Check out this thread
http://floridasurffishing.net/forum...&forum=100&topic_id=22138&mesg_id=22142&page=


----------



## bigphil

We used the following page as a guideline for cleaning. Worked really well.
http://www.fishingkites.co.nz/articles/articlefive.htm

Like everyone else said, the Italian dressing will treat you right. Marinade or baste it as you grill. I would say grill it no matter what. Another way is to hit is with some Paula Deen's house seasoning and butter and grill.

House seasoning is 1 cup salt, 1/4 cup black pepper and 1/4 cup garlic powder.


----------



## uncdub13

appreciate it guys.


----------



## Finger_Mullet

*Shark Meat*

Ryan,


----------



## Finger_Mullet

*ooops*

Ryan,

If I catch one I think I will try it. I have ate shark before but we caught it in the gulf stream and I have no clue what kind it was. We was going to turn it loose but the capt. said it was great eating. He was right!!!! We marinated it in italian dressing and broiled it. 
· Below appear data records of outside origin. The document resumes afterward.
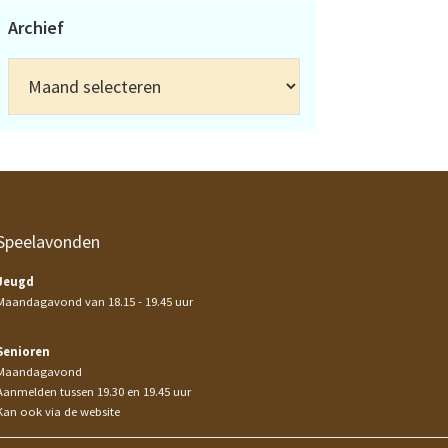
Archief
Archief
Speelavonden
Jeugd
Maandagavond van 18.15 - 19.45 uur
Senioren
Maandagavond
Aanmelden tussen 19.30 en 19.45 uur
Kan ook via de website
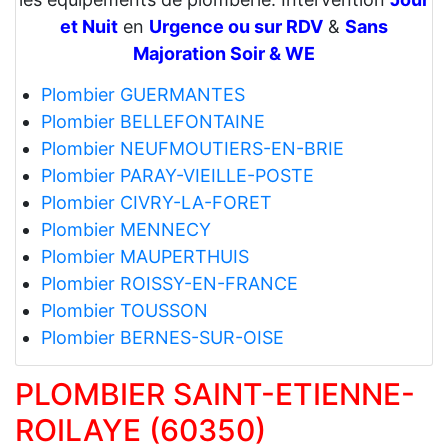
et Nuit
en
Urgence ou sur RDV
&
Sans
Majoration Soir & WE
Plombier GUERMANTES
Plombier BELLEFONTAINE
Plombier NEUFMOUTIERS-EN-BRIE
Plombier PARAY-VIEILLE-POSTE
Plombier CIVRY-LA-FORET
Plombier MENNECY
Plombier MAUPERTHUIS
Plombier ROISSY-EN-FRANCE
Plombier TOUSSON
Plombier BERNES-SUR-OISE
PLOMBIER SAINT-ETIENNE-
ROILAYE (60350)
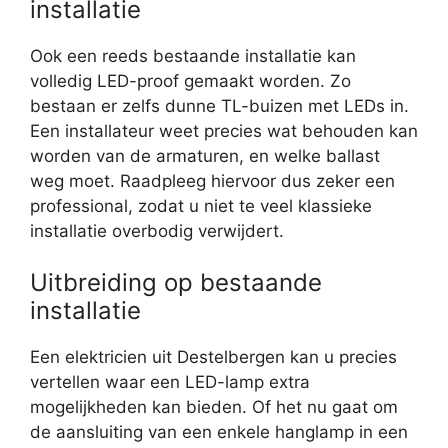
installatie
Ook een reeds bestaande installatie kan
volledig LED-proof gemaakt worden. Zo
bestaan er zelfs dunne TL-buizen met LEDs in.
Een installateur weet precies wat behouden kan
worden van de armaturen, en welke ballast
weg moet. Raadpleeg hiervoor dus zeker een
professional, zodat u niet te veel klassieke
installatie overbodig verwijdert.
Uitbreiding op bestaande
installatie
Een elektricien uit Destelbergen kan u precies
vertellen waar een LED-lamp extra
mogelijkheden kan bieden. Of het nu gaat om
de aansluiting van een enkele hanglamp in een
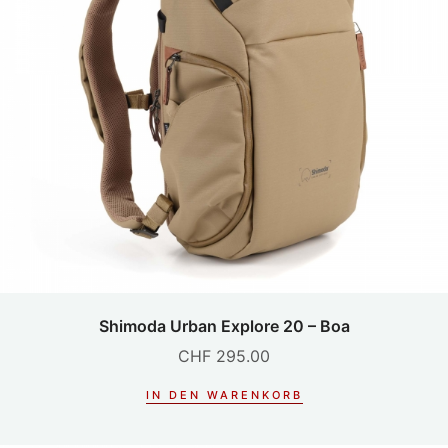
Shimoda Urban Explore 20 – Boa
CHF
295.00
IN DEN WARENKORB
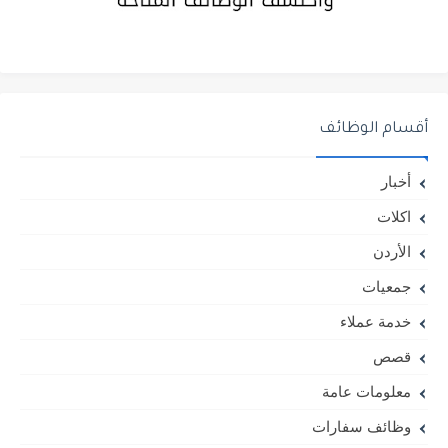
أقسام الوظائف
أخبار
اكلات
الأردن
جمعيات
خدمة عملاء
قصص
معلومات عامة
وظائف سفارات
You can try one and if you don't like it, don't keep any more. If it is more meat that you want, just freeze it and I will hook up with you next weekend and take some off your hands. This will keep me from killing one just to see if I like it.
Give me a call if you want to try for some on the surf at night on the 28th or 29th. We will be fishing somewhere. Cell 336-953-2909. We will be with the family during the day but at night we will be hunting for a shark to grill.

Darin


----------



## Fisheadgib

In all honesty, shark has almost no flavor on its own. It's great for people that don't like strong tasting fish. It's just clean white meat. The same capillary property of the meat to move fluids also helps it to absorb spices and flavors. Sharks are all cartilage so you end up with alot of usable meat. I always steak them and when its cooked, the only bone you have is the backbone in the middle. No ribs. Italian dressing isn't the only method of flavoring either. Garlic butter, lemon butter, and Dales steak seasoning are a few more that work pretty good.


----------